== Provided data ==

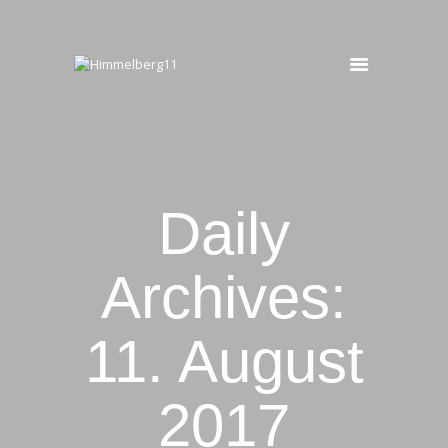
HIMMELBERG11
Ferienwohnung
START
OBERGESCHOSS
UNTERGESCHOSS
Daily
BUCHEN
KONTAKT
Archives:
11. August
2017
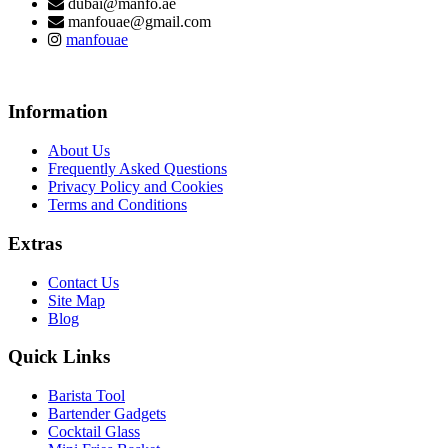
dubai@manfo.ae
manfouae@gmail.com
manfouae
Information
About Us
Frequently Asked Questions
Privacy Policy and Cookies
Terms and Conditions
Extras
Contact Us
Site Map
Blog
Quick Links
Barista Tool
Bartender Gadgets
Cocktail Glass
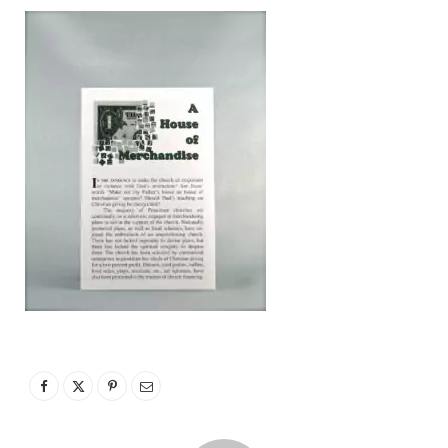
p
p
i
n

===

▸ Activity: Turn every text line in the material above into a Markdown table with the columns No. and Line, one numbered row per line, skipping blank lines and leaving out the pictures.

▸ Exercise result:
| No. | Line |
|---|---|
| 1 | HIMMELBERG11 |
| 2 | Ferienwohnung |
| 3 | START |
| 4 | OBERGESCHOSS |
| 5 | UNTERGESCHOSS |
| 6 | Daily |
| 7 | BUCHEN |
| 8 | KONTAKT |
| 9 | Archives: |
| 10 | 11. August |
| 11 | 2017 |
| 12 | dubai@manfo.ae |
| 13 | manfouae@gmail.com |
| 14 | manfouae |
| 15 | Information |
| 16 | About Us |
| 17 | Frequently Asked Questions |
| 18 | Privacy Policy and Cookies |
| 19 | Terms and Conditions |
| 20 | Extras |
| 21 | Contact Us |
| 22 | Site Map |
| 23 | Blog |
| 24 | Quick Links |
| 25 | Barista Tool |
| 26 | Bartender Gadgets |
| 27 | Cocktail Glass |
| 28 | p |
| 29 | p |
| 30 | i |
| 31 | n |